On Monday, the Yankees announced former MLB first baseman and current MLB Network analyst Sean Casey as their new hitting coach. The announcement came less than 24 hours after New York fired Dillon Lawson following their 7-4 loss to the Cubs on Sunday. Ken Rosenthal of The Athletic first reported the news as official, while Jon Heyman of the New York Post reported the Yankees were aggressively pursuing hiring Casey.
The hire is a little head-scratching at the onset, mainly because Casey doesn't bring any prior coaching experience. He was hired onto the MLB Network shortly after retiring in 2008. But the change of coaching style could do wonders for the Yankees. In my opinion, coaching hasn't been the number one issue, and Lawson was more of a scapegoat than anything. Sometimes, though, a change has to be made just for the sake of making a change. It's the first time Brian Cashman has fired a coach during a season through his entire regime as general manager.
The Yankees have looked completely lost at the plate since Aaron Judge went down on June 4 with a toe injury after crashing into the wall at Dodger Stadium. Since then, they are hitting just .219 and have scored the fewest runs, 107, while going just 13-16 in that span. Their approach at the plate has been abysmal, essentially home run or bust, and they have struggled mightily at getting on base. Even when they do get on base, they have done a poor job of driving runners in. They rank 21st in the majors with just a .245 batting average with runnings in scoring position.
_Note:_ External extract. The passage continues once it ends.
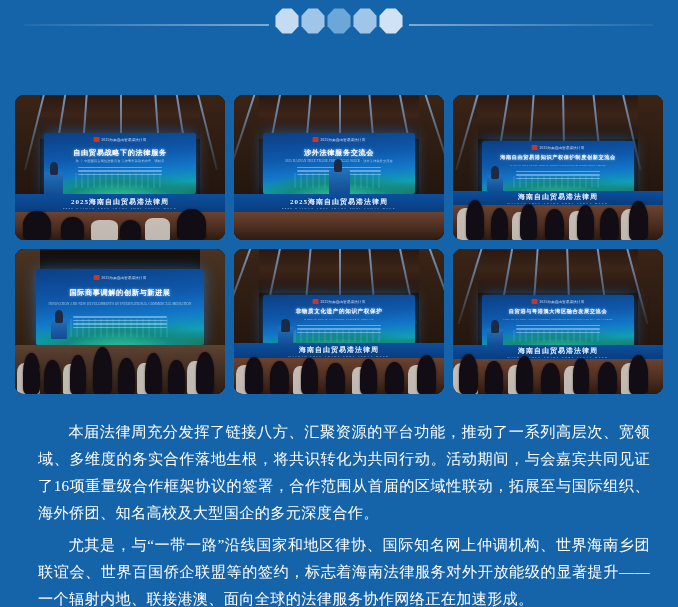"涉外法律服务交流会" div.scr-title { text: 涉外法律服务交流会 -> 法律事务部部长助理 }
Casey can certainly help change the approach and bring his high-level energy to the entire team. Over 12 seasons in the majors, the Reds' Hall of Fame member hit .302 and had a tremendous .367 on-base percentage. Under Lawson, the Yankees had a "hit strikes hard" approach, which certainly sounds good, but the hitters were doing a terrible job of transitioning that to the batter's box. Putting the ball in play, playing small ball, and using your speed is an area the Yankees need massive work on. If you just work to put bat to ball, as Casey did in his career, the homers will come naturally. The long ball wins games in the postseason, but in the last several postseasons, the Yankees haven't been able even to make much contact, let alone hit the ball out.
"I've been in professional baseball for almost 30 years, and my passion is hitting and the mental side of the game," Casey said. "Working at MLB Network for the last 15 years, I've been able to keep my finger on the pulse of the game, speaking with current big leaguers, watching a tremendous amount of video, breaking down film as part of my job and trying to figure out what hitters are doing physically and mentally."
It goes without question that the Yankees have to drastically improve offensively, as they rank 28th with a .231 batting average and 26th with a .300 OBP. There isn't much to say about it other than it has looked very ugly. It isn't a good look when rookie Anthony Volpe has a tweak in his stance after spending a day with catching prospect Austin Wells and eating some chicken parm. Not exactly sure why the Yankees brought Casey in and not Tony Soprano. When a minor league player notices something the hitting coach didn't, you know there's a problem. Since digesting the chicken parm, Volpe has been mashing the ball to the tune of a 150 wRC+ and .538 slugging percentage.
Casey said that "every guy is different" when asked to describe his hitting philosophy. He said he would have to get to know every hitter and their approach while working with them individually.
“There’s no way to cookie-cut hitters, and if you start doing that, you get into trouble and underutilize strengths they may have,” Casey said. “One thing I will stress is controlling the zone and hunting in the zone. I want them to control their process and stick to their approach with the goal of winning every pitch. At the end of the day, we’re going to focus on making sure each hitter has a process that brings out the best version of himself.”
The Yankees held onto assistant hitting coaches Casey Dykes and Brandon Wilkerson. With a couple of days to accumulate to the team over the All-Star break, Casey will hopefully instill a significant change of approach for the Yankees' lineup as they come out for the second half. It likely won't produce immediate results or changes, but there is not too much time to waste with how tough the playoff race is going to be in both the AL East and for the Wild Card.